Albrecht Dürer en Venecia

En 1505 Albrecht Dürer se fue otra vez de viaje a Venecia, donde había recibido nuevos encargos. En consonancia con su formación como orfebre y diseñador gráfico, Dürer hizo sus pinturas de tal manera que la forma emergía de la línea, una forma de pintar que se extendería desde Florencia al norte de los Alpes. Por su parte, los maestros con sede en Venecia, como Tiziano y Bellini, preferían el color, un enfoque que Dürer adoptaría en su obra al menos parcialmente. Esto quedó demostrado en la obra encargada en Venecia Rosenkranzfest por los comerciantes alemanes residentes.

Sin embargo, Albrecht Dürer no solo admiró a los artistas venecianos, también fue admirado, ya que conocían su talento por sus grabados. Dürer disfrutó del reconocimiento que recibió en Venecia y se confirmó en su creencia de que era un artista divinizado, que debía su capacidad a la voluntad de Dios. Inspirado, Dürer regresó a Nuremberg en 1507, donde en los años siguientes creó algunos de sus grabados más importantes, entre ellos se encuentra: "El caballero, la muerte y el diablo" (1513), "San Jerónimo en su gabinete" (1514) y "Melancolía I" (1514).
Teoría y perspectiva

Un paso en el camino hacia un mayor reconocimiento en su ciudad natal fue cuando en 1509 es nombrado embajador del Gran Consejo de Nuremberg. Durante este tiempo, y no alrededor de 1500, como presumiblemente se dijo posteriormente, se realizó el autorretrato más famoso de Dürer, mostrándolo en una vista frontal. Dürer se presentó con una prenda de vestir de piel que en ese momento solo podían usar los hombres que estaban en el consejo, un puesto al que Dürer llegó después de su viaje a Venecia.
Además, la perspectiva elegida refleja con mayor fuerza la visión de Dürer de ser una herramienta ejecutora de la creación divina, ya que tal postura estaba reservada para Cristo y los gobernantes. Pero la simetría también muestra que el artista había comenzado a trabajar más intensamente con la teoría del arte y las matemáticas.

Casi al mismo tiempo, Albrecht Dürer hizo otro autorretrato, con el que se adelantó a sus contemporáneos, pero nunca mostró a nadie: un autorretrato desnudo. De hecho, Dürer fue el primer pintor que se representó a sí mismo de esta manera. Para la ejecución, parece haber servido un espejo oblicuamente sobre sí mismo. La vista inusual parece haber servido para la exploración de las proporciones.

Probablemente fue un golpe serio para Albrecht Dürer cuando, después de la muerte del emperador Maximiliano I (1519), la ciudad de Nuremberg se negó a pagarle su anualidad. Pero el artista que era muy respetado fue enviado a Aquisgrán, como parte de la delegación del Consejo de Nuremberg, donde el 20 de octubre de 1520 se iba a llevar a cabo la coronación del nuevo emperador, Carlos V. El artista que había viajado con su esposa Agnes, aprovechó la oportunidad para viajar a los Países Bajos.

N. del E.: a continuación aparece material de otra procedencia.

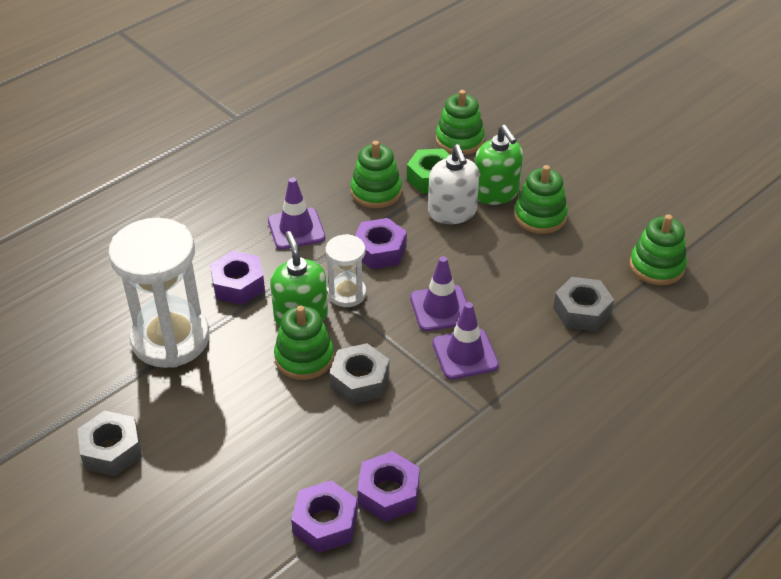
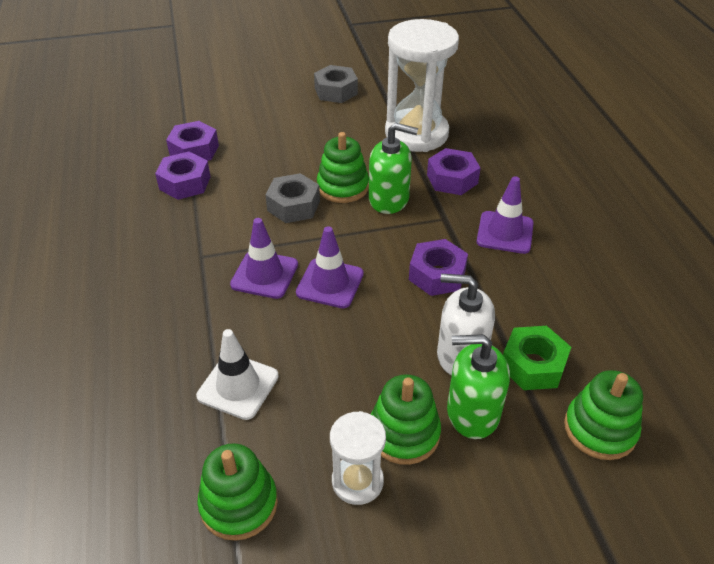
camera: 120 degrees right, 0 degrees up
white hourglass [325,234,366,307] -> white hourglass moved to [330,411,386,505]
green stacking toy [351,141,402,208] -> none
grey nut [553,277,614,332] -> white traffic cone [196,329,279,420]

El matrimonio permanecería allí hasta julio de 1521. El viaje se convierte en una procesión triunfal para el artista. Además de príncipes y colegas, Dürer también conoce al gran humanista Erasmo de Rotterdam, a quien admiraba. La ciudad de Amberes quería retenerlo para siempre, pero ninguna oferta podía detener al artista.

Sin embargo, Dürer cayó enfermo durante el viaje y se informó a su médico con un dibujo que mostraba con un punto amarillo donde estaba el dolor. De hecho, podría haber sido malaria, ya que desde su viaje a Venecia había sufrido recurrentes ataques de fiebre. También fue una fiebre la que acabó con su vida el 6 de abril de 1528 en Nuremberg (Alemania).